I don’t know what’s been going on recently. It’s like my weight/fitness goals were the first thing to go in the face of any adversity. That makes me really sad. I haven’t gained any weight, but that’s through no fault of my own. I’ve been eating terribly and not exercising anywhere near as much as I should. I went to yoga on Tuesday and here it is Friday and I’m still sore. Good lord, that hasn’t happened in a really long time. Because of my former yoga practice I had reached a point where my soreness only ever lasted a day. It was wonderful. And now here I am 3 days later and my ass still kills me every time I walk up the stairs.
It’s just hard to get out and do it. I’ve been finding more and more excuses for not leaving the house when I know I should. My body is taking the depression and difficulty I’ve been dealing with and deciding that the right thing to do is turn into a hermit. But see, I know that’s not the right thing to do. I know that if I got out there and did the things that MADE ME FEEL GOOD then (surprise, surprise) I would feel good. But I don’t do it and instead I spend my time sitting around in a lump.
It seems that I just need to start listening to my logical brain instead of my emotional one. I know full well that I would feel better if I worked out and ate better. I just have to do it. I feel like what I really need is someone to drag me out of the house every day for a week until I was back on track and then I could handle it myself. Shit, maybe I just need to be the dragger and the draggee. I need to do this for myself.

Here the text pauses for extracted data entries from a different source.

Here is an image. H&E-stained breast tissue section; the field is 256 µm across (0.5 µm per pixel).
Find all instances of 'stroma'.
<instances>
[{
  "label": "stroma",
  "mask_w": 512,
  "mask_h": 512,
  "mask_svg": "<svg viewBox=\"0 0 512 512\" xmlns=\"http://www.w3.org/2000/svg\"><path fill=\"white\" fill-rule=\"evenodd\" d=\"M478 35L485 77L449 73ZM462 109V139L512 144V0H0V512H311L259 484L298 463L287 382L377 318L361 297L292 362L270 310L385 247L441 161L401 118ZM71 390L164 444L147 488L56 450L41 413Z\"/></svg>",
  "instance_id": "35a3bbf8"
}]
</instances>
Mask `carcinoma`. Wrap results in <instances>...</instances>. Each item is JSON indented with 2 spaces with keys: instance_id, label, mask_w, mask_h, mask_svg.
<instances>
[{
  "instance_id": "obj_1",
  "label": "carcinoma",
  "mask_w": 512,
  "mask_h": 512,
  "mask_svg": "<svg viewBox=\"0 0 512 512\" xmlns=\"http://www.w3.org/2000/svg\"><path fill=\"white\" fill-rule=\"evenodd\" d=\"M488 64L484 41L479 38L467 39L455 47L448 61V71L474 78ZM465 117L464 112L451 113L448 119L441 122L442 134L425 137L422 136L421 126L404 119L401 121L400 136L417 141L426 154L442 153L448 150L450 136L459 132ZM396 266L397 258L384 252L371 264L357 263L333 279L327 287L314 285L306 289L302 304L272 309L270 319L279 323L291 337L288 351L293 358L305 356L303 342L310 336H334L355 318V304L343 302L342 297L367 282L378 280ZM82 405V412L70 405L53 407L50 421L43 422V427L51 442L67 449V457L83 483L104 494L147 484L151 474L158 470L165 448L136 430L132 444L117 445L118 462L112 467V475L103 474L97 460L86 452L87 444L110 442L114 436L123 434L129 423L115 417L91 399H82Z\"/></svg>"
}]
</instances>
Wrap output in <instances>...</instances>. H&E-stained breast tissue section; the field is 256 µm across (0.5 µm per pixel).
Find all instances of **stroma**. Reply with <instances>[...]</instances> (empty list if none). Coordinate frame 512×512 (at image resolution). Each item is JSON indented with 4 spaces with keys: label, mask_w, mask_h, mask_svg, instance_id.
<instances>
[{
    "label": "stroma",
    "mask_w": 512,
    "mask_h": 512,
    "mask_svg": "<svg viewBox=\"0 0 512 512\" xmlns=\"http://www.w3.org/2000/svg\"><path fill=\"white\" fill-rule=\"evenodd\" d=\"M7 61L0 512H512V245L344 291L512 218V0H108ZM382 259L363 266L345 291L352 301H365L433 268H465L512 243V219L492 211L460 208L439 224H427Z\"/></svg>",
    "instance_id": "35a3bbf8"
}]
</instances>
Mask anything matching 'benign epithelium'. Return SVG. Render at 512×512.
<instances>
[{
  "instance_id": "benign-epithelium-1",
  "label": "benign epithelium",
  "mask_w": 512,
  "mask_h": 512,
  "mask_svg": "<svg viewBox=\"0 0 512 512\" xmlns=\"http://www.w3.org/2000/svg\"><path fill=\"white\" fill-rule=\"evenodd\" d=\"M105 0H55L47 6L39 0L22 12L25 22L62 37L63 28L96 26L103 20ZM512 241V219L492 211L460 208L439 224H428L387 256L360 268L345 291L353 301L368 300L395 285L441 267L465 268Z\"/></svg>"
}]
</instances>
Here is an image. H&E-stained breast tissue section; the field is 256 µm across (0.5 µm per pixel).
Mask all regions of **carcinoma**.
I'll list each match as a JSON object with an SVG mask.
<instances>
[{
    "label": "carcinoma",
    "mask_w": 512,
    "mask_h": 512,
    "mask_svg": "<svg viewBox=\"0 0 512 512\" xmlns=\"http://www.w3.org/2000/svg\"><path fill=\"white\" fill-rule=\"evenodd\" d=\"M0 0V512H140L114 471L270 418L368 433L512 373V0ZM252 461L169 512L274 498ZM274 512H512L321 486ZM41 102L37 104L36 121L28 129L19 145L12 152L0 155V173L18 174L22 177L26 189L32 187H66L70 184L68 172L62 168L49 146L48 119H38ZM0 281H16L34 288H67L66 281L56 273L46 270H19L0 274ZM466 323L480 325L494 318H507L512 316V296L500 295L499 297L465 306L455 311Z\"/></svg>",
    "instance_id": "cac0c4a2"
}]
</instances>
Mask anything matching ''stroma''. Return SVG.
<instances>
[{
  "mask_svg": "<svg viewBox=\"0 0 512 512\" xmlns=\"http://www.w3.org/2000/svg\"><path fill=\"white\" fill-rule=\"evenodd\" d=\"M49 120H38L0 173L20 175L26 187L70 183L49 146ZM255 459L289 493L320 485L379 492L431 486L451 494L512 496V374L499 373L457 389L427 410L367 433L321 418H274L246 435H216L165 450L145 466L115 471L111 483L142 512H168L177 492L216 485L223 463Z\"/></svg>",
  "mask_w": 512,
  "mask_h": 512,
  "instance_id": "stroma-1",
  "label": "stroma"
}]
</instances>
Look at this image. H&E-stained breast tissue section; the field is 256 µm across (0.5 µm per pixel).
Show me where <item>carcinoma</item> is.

And on food news, I made salmon for dinner the other night and didn’t want to eat it. The more time that passes the closer I come to being veg. There’s nothing I can do about it because I honestly don’t have any control, my body is just consistently telling me to stop eating meat. So instead of eating salmon I had broccoli and mashed potatoes for dinner and it was a glorious meal. J was forced to eat a half a pound of salmon all by himself. I’m sure he was totally heartbroken. 🙂
We’ve started Dr. Andrew Weil’s “8 Weeks to Optimal Health”. I personally find it kind of amusing because for the most part, I already do everything that he says. He suggests cutting down coffee and replacing it with tea…I can’t remember the last time I had a cup of coffee, but I drink tea every day. He suggests replacing meat meals with soy protein meals…yeah, got that one covered. And my personal favorite, he suggests finding a local grocery store that sells organic produce…Whole Foods is a two minute walk from my house and that’s one of the reasons we picked this apartment. It’s great. I guess I’ve been on my way to optimal health without even knowing it. 8 weeks should be a breeze.